Segment Open
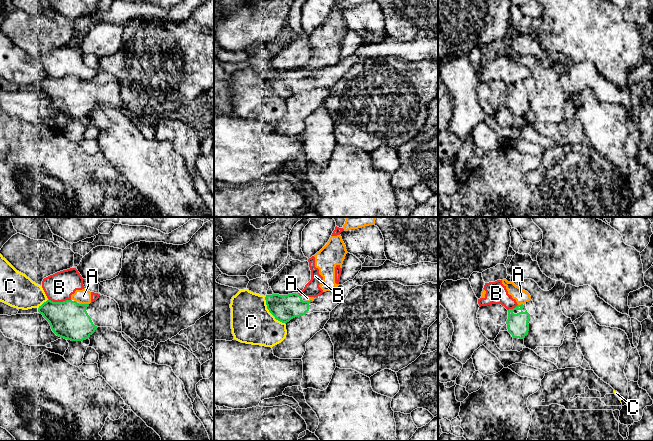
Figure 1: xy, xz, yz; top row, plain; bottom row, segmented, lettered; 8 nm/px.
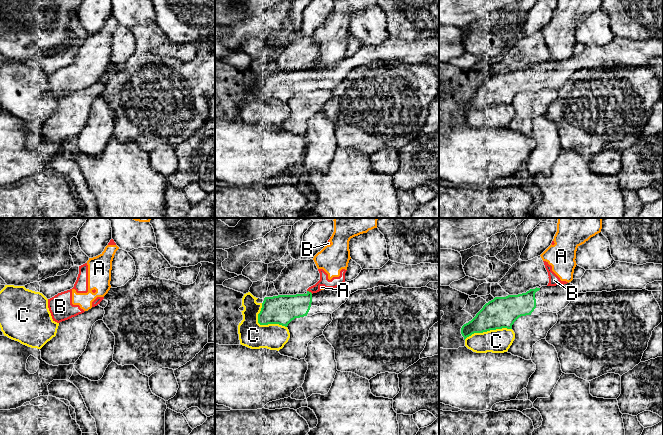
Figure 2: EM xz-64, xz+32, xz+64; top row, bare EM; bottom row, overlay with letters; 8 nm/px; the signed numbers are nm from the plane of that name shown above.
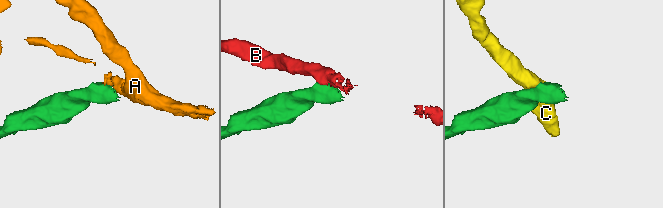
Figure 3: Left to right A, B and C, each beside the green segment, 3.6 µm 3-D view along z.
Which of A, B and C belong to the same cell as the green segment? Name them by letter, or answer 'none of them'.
none of them

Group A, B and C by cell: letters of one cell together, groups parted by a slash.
A B / C

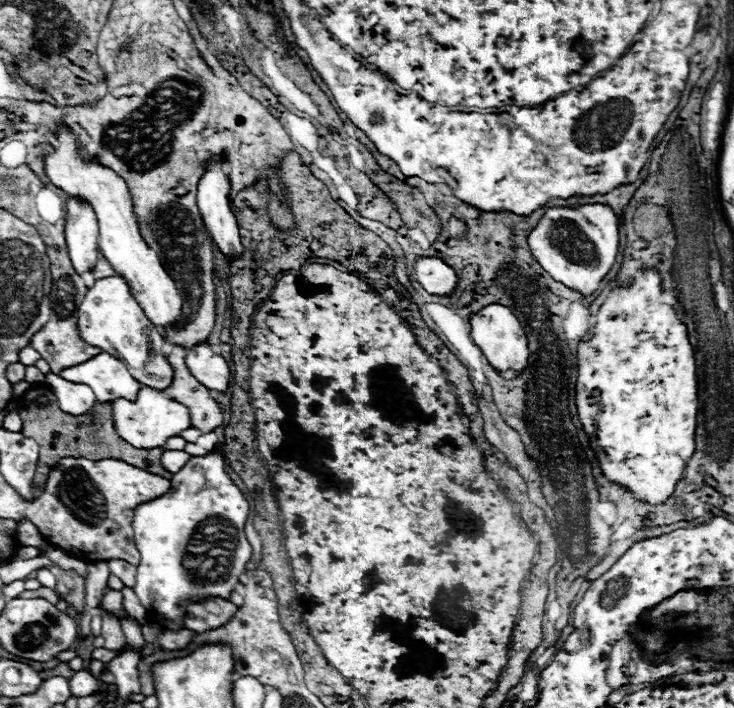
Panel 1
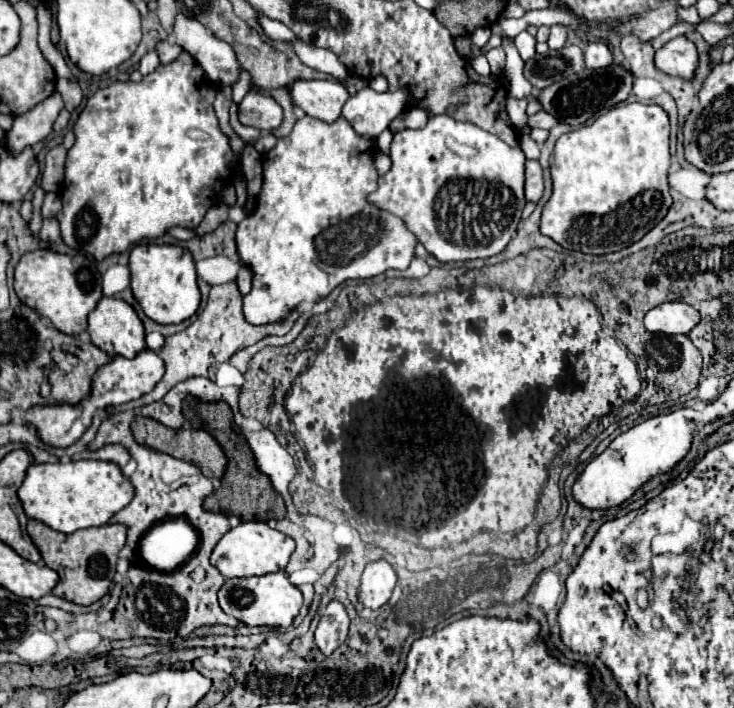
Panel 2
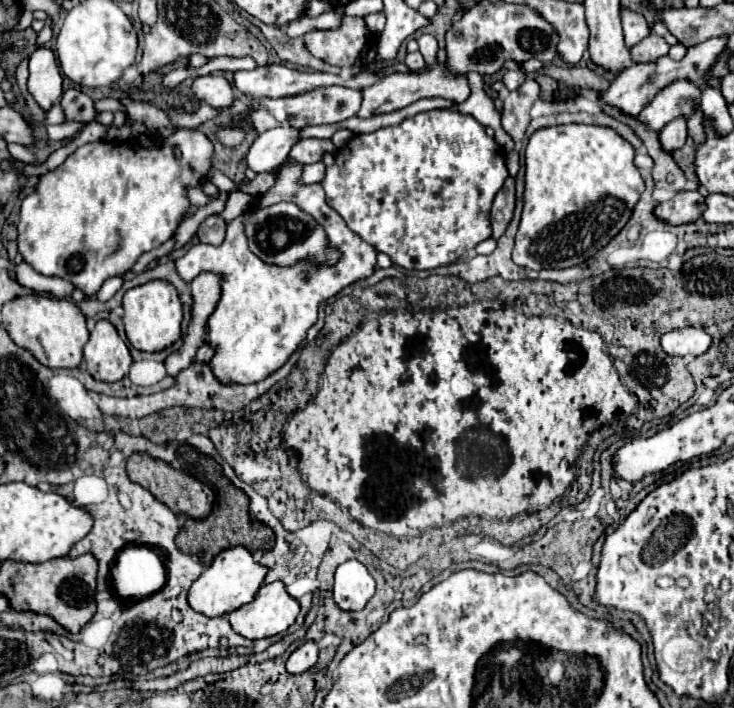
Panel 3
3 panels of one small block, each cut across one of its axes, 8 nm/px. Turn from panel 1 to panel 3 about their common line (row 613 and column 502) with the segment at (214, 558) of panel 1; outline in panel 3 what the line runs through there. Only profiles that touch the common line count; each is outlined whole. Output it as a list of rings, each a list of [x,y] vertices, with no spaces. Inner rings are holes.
[[[430,110],[430,112],[420,112],[412,118],[406,118],[398,126],[386,126],[370,134],[356,134],[350,142],[346,142],[340,152],[336,152],[334,164],[326,170],[326,176],[322,180],[324,192],[326,192],[326,202],[344,218],[346,226],[358,234],[364,242],[374,246],[378,252],[384,252],[392,258],[396,266],[408,268],[408,270],[432,270],[436,266],[448,266],[456,262],[466,250],[476,248],[482,240],[492,236],[492,224],[490,224],[490,210],[492,210],[492,198],[498,194],[500,186],[508,178],[508,168],[504,160],[504,148],[486,134],[484,126],[474,120],[472,116],[464,116],[460,112],[450,112],[450,110]]]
Segment Closed
## Required work
Working from the listing above, pick out every line that has "Figure" and copy it.

## Final answer
Figure 1: xy, xz, yz; top row, plain; bottom row, segmented, lettered; 8 nm/px.
Figure 2: EM xz-64, xz+32, xz+64; top row, bare EM; bottom row, overlay with letters; 8 nm/px; the signed numbers are nm from the plane of that name shown above.
Figure 3: Left to right A, B and C, each beside the green segment, 3.6 µm 3-D view along z.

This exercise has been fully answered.